Noah McClain, a sociologist with Santa Clara University in California is writing an academic journal article about New York’s failure to crack down on plate tampering and what it says about the “street-level privilege” granted to a set of New Yorkers.
Lacking hard data on the number of defaced plates, Mr. McClain has tried to take his own inventory by conducting plate censuses in Brooklyn neighborhoods and by setting up a video camera to scan cars using the Verrazzano-Narrows Bridge.
City cameras have their own problems. Last year, roughly 2,200 speed cameras and about 220 red-light cameras assigned fines that brought in more than $200 million. But the Department of Transportation said that roughly 4 percent of its 28 million camera activations were foiled by unreadable plates compared to prepandemic averages of well under 1 percent.
Scofflaws have had still more incentive since speed cameras started operating around the clock in August. And the stakes could rise enormously with the arrival of congestion pricing — which will rely on cameras to assign tolls that are several times the present bridge and tunnel rates — to parts of Manhattan.
Bills currently pending in city and state legislatures would offer cash rewards for reporting illegal license plates and also drivers who block bus and bike lanes or park illegally by using government-issued placards — offenses that have also incurred the wrath of citizen patrollers.
“Government doesn’t seem interested in solving this problem, which is why you’re seeing so many people feeling the need to take matters into their own hands,” said Doug Gordon, a television writer and producer who co-hosts a podcast called “The War on Cars.” He called what Mr. Kuntzman and other citizen whistle-blowers are doing “a theatrical form of protest.”
The Metropolitan Transportation Authority says it has issued more than 40,000 summonses for illegal license plates since 2017, including roughly 6,800 this year. The Port Authority issued 2,032 this year.
The M.T.A. said it had also made dozens of arrests this year for illegal license plates. In a sting operation in September, officers seized 17 cars whose owners owed the agency over $530,000 in tolls and fines.

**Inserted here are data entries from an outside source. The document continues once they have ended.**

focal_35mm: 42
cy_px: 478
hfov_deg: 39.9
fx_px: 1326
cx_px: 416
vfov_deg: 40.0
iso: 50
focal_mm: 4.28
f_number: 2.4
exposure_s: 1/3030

And last year the M.T.A. announced that one of its employees racked up more than $100,000 in fines and unpaid tolls over several years of avoiding cameras by using a variety of license plates and a plastic cover. The employee was caught after being overheard at work bragging about his exploits.
“People feel like they can totally do this and there’s nothing anyone’s going to say to stop them,” said Mr. White.

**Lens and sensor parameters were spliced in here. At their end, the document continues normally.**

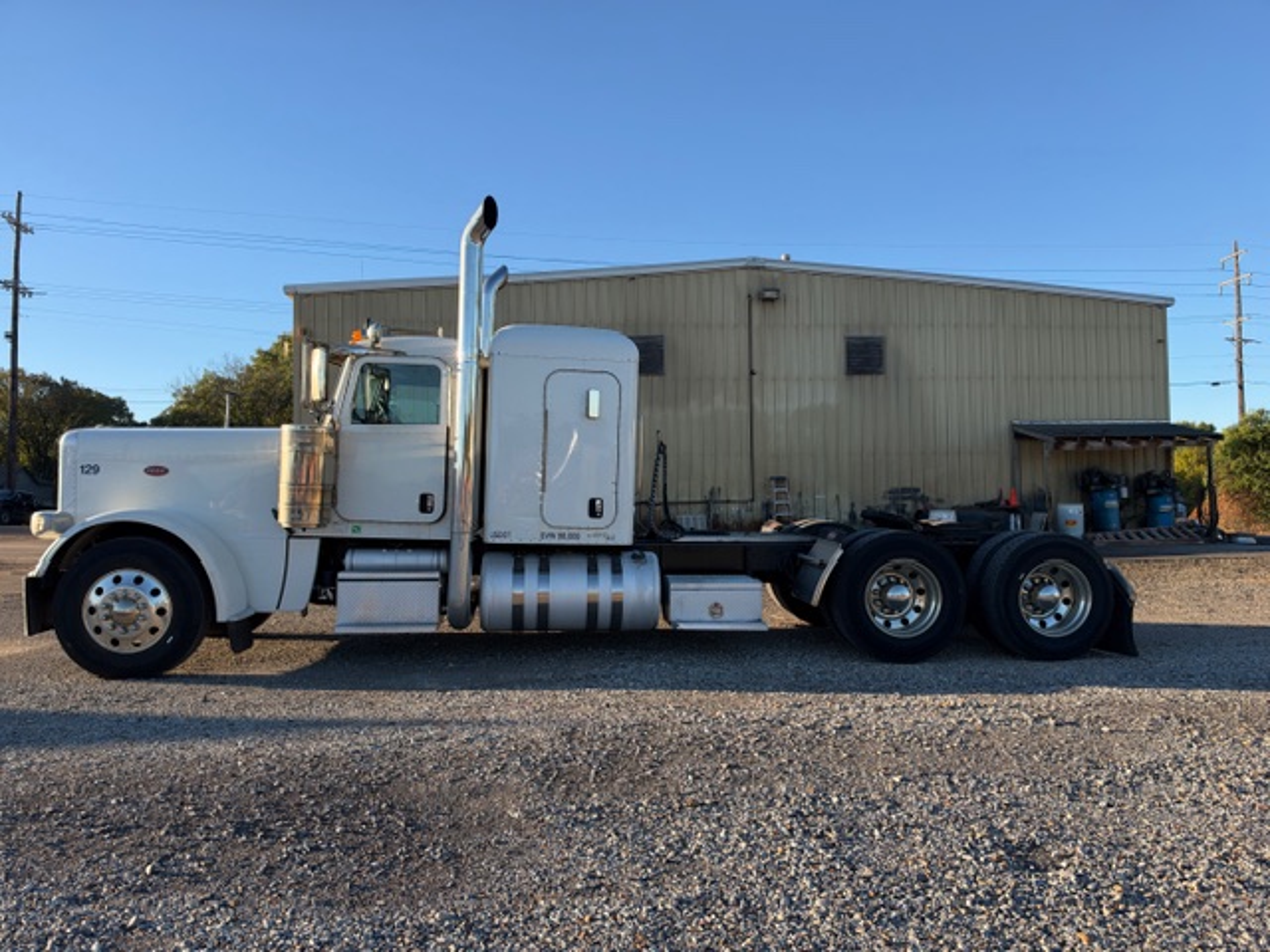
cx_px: 635
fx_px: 881
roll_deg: +0.3
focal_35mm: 24
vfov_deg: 56.8
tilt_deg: +2.8
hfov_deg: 71.6
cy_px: 476
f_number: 1.8
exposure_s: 1/1513
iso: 64
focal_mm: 6.93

Mr. White said he often watches out for illegal license plates while biking from his Brooklyn home to his downtown Manhattan office. In the case of a car bearing a Police Department placard parked regularly near City Hall in Lower Manhattan, he fixed the plate numerous times, finding it bent back identically each time.
Most of the time, the citizen enforcers do their work on cars that are parked and empty, but sometimes drivers have confronted the inspectors for touching or even merely checking out their license plates.

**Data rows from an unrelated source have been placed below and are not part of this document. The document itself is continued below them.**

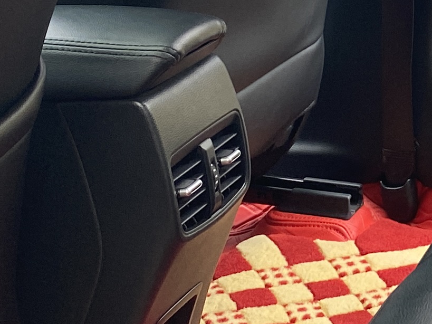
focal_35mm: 128
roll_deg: +1.8
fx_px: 1597
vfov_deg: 11.3
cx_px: 553
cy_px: -73
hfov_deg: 14.8
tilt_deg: -10.6
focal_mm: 4.25
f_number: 1.8
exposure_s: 1/122
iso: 64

Tony Melone, a Brooklyn musician and street-safety advocate, has called 311 hundreds of times to report a variety of driver offenses.
In March, a driver he yelled at for blocking a bike lane chased him for blocks until a passenger jumped out and knocked him unconscious, breaking his leg. The car was captured on surveillance video, but because its plate was covered with a camera-proof screen, the driver could not be identified, Mr. Melone said.
Mr. White said he had been told countless times on social media to mind his own business and once got punched in the head and his glasses broken after taking a photo of a reckless driver’s license plate in traffic.
To take advantage of Mr. White’s arrest, Mr. Kuntzman turned the dismissed charge into a tagline and began posting videos of himself fixing defaced plates over a soundtrack featuring a song he composed and sang called “Criminal Mischief.”
“I’m trying to show the political establishment that this is really a widespread problem,” said Mr. Kuntzman. “I could fix 15 plates a day without breaking a sweat.”